## Provided records
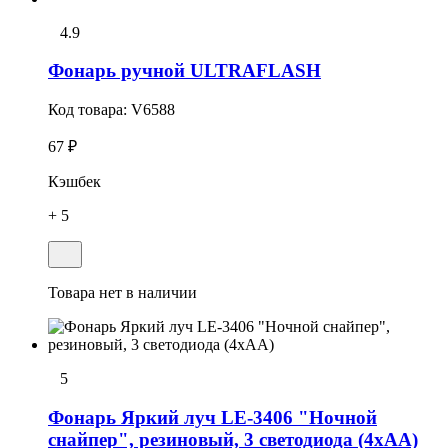
4.9
Фонарь ручной ULTRAFLASH
Код товара:
V6588
67 ₽
Кэшбек
+ 5
Товара нет в наличии
5
Фонарь Яркий луч LE-3406 "Ночной
снайпер", резиновый, 3 светодиода (4хАА)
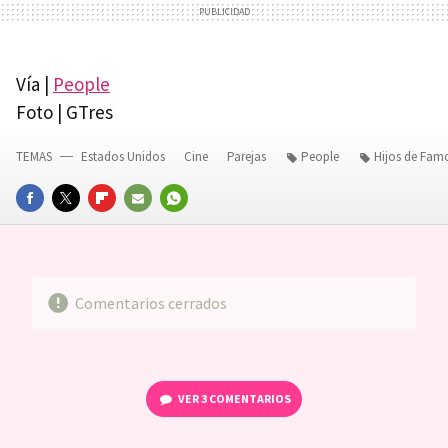
Vía |
People
Foto | GTres
TEMAS
Estados Unidos
Cine
Parejas
People
Hijos de Fam
FACEBOOK
TWITTER
FLIPBOARD
E-
WHATSAPP
MAIL
Comentarios cerrados
VER
3 COMENTARIOS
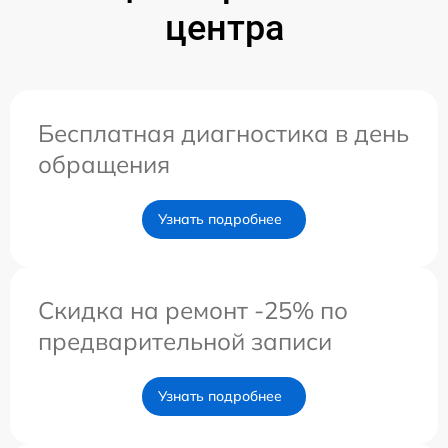
центра
Бесплатная диагностика в день
обращения
Узнать подробнее
Скидка на ремонт -25% по
предварительной записи
Узнать подробнее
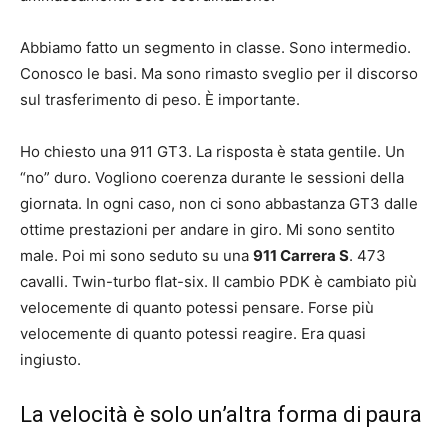
Abbiamo fatto un segmento in classe. Sono intermedio.
Conosco le basi. Ma sono rimasto sveglio per il discorso
sul trasferimento di peso. È importante.
Ho chiesto una 911 GT3. La risposta è stata gentile. Un
“no” duro. Vogliono coerenza durante le sessioni della
giornata. In ogni caso, non ci sono abbastanza GT3 dalle
ottime prestazioni per andare in giro. Mi sono sentito
male. Poi mi sono seduto su una
911 Carrera S
. 473
cavalli. Twin-turbo flat-six. Il cambio PDK è cambiato più
velocemente di quanto potessi pensare. Forse più
velocemente di quanto potessi reagire. Era quasi
ingiusto.
La velocità è solo un’altra forma di paura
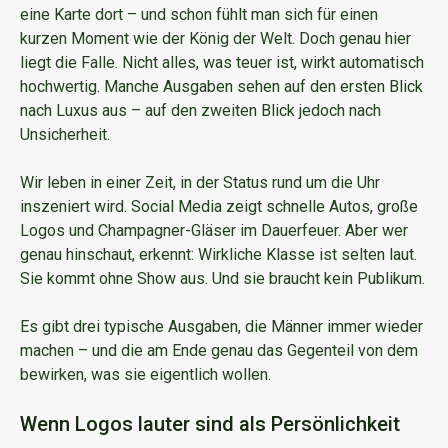
eine Karte dort – und schon fühlt man sich für einen
kurzen Moment wie der König der Welt. Doch genau hier
liegt die Falle. Nicht alles, was teuer ist, wirkt automatisch
hochwertig. Manche Ausgaben sehen auf den ersten Blick
nach Luxus aus – auf den zweiten Blick jedoch nach
Unsicherheit.
Wir leben in einer Zeit, in der Status rund um die Uhr
inszeniert wird. Social Media zeigt schnelle Autos, große
Logos und Champagner-Gläser im Dauerfeuer. Aber wer
genau hinschaut, erkennt: Wirkliche Klasse ist selten laut.
Sie kommt ohne Show aus. Und sie braucht kein Publikum.
Es gibt drei typische Ausgaben, die Männer immer wieder
machen – und die am Ende genau das Gegenteil von dem
bewirken, was sie eigentlich wollen.
Wenn Logos lauter sind als Persönlichkeit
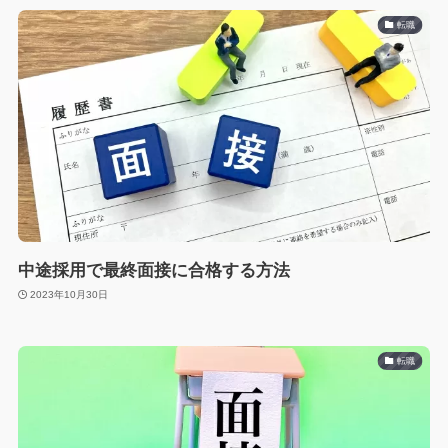
転職
中途採用で最終面接に合格する方法
2023年10月30日
転職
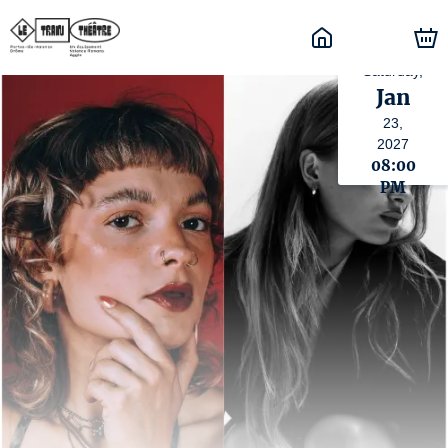
Saturday,
Jan
23,
2027
08:00
PM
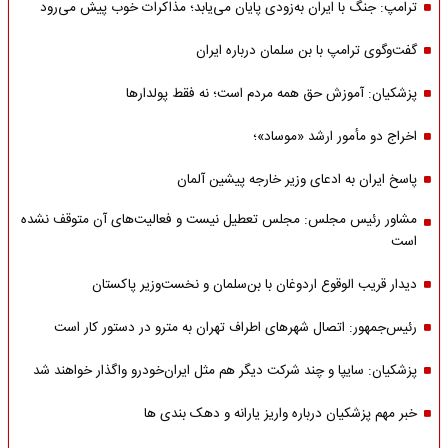
ترامپ: جنگ با ایران به‌زودی پایان می‌یابد؛ مذاکرات خوب پیش می‌رود
گفت‌وگوی ترامپ با بن سلمان درباره ایران
پزشکیان: آموزش حق همه مردم است؛ نه فقط پولدارها
اخراج دو مأمور ارشد «موساد»؛
پاسخ ایران به ادعای وزیر خارجه پیشین آلمان
مشاور رئیس مجلس: مجلس تعطیل نیست و فعالیت‌های آن متوقف نشده
است
دیدار قریب الوقوع اردوغان با بن‌سلمان و نخست‌وزیر پاکستان
رئیس‌جمهور: اتصال شهرهای اطراف تهران به مترو در دستور کار است
پزشکیان: سایپا و چند شرکت دیگر هم مثل ایران‌خودرو واگذار خواهند شد
خبر مهم پزشکیان درباره واریز یارانه و دهک بندی ها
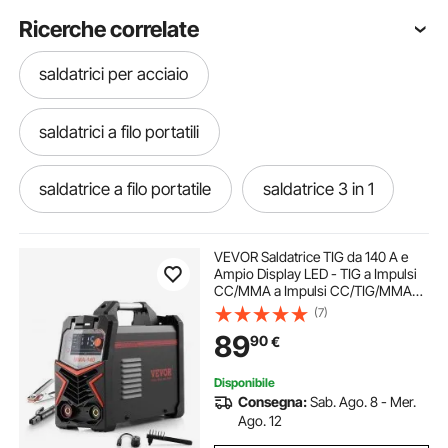
Ricerche correlate
saldatrici per acciaio
saldatrici a filo portatili
saldatrice a filo portatile
saldatrice 3 in 1
saldatrice per ammaccature auto
VEVOR Saldatrice TIG da 140 A e
Ampio Display LED - TIG a Impulsi
CC/MMA a Impulsi CC/TIG/MMA
saldatrice di plastica a caldo
Lift (Stick), Saldatrice a Doppia
(7)
Tensione 110 e 220 V con Controllo
89
90
€
Inverter IGBT Hot Start
saldatrice portatile
saldatrice al plasma
Disponibile
Consegna:
Sab. Ago. 8 - Mer.
saldatrice alluminio
Ago. 12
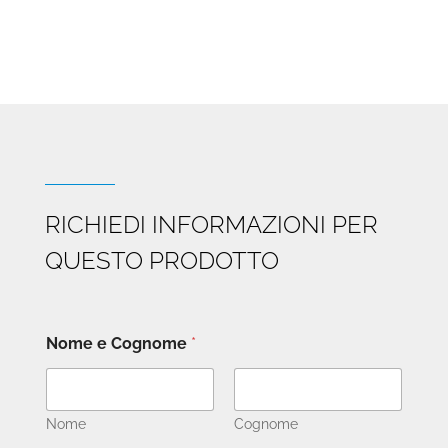
da
€13.000
a
€17.090
RICHIEDI INFORMAZIONI PER
QUESTO PRODOTTO
Nome e Cognome
*
Nome
Cognome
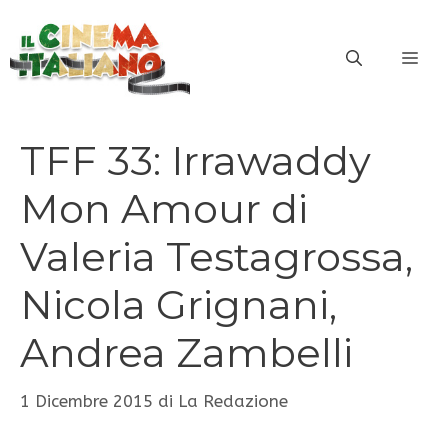
Vai
al
ME
contenuto
TFF 33: Irrawaddy
Mon Amour di
Valeria Testagrossa,
Nicola Grignani,
Andrea Zambelli
1 Dicembre 2015
di
La Redazione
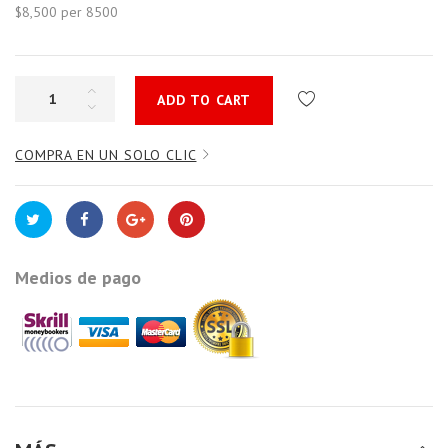
$8,500
per 8500
ADD TO CART
COMPRA EN UN SOLO CLIC
Medios de pago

## Exercise objective
Gather every line in the listing above that contains the word "potessi", and copy each of those lines in full.

## Reply
velocemente di quanto potessi pensare. Forse più
velocemente di quanto potessi reagire. Era quasi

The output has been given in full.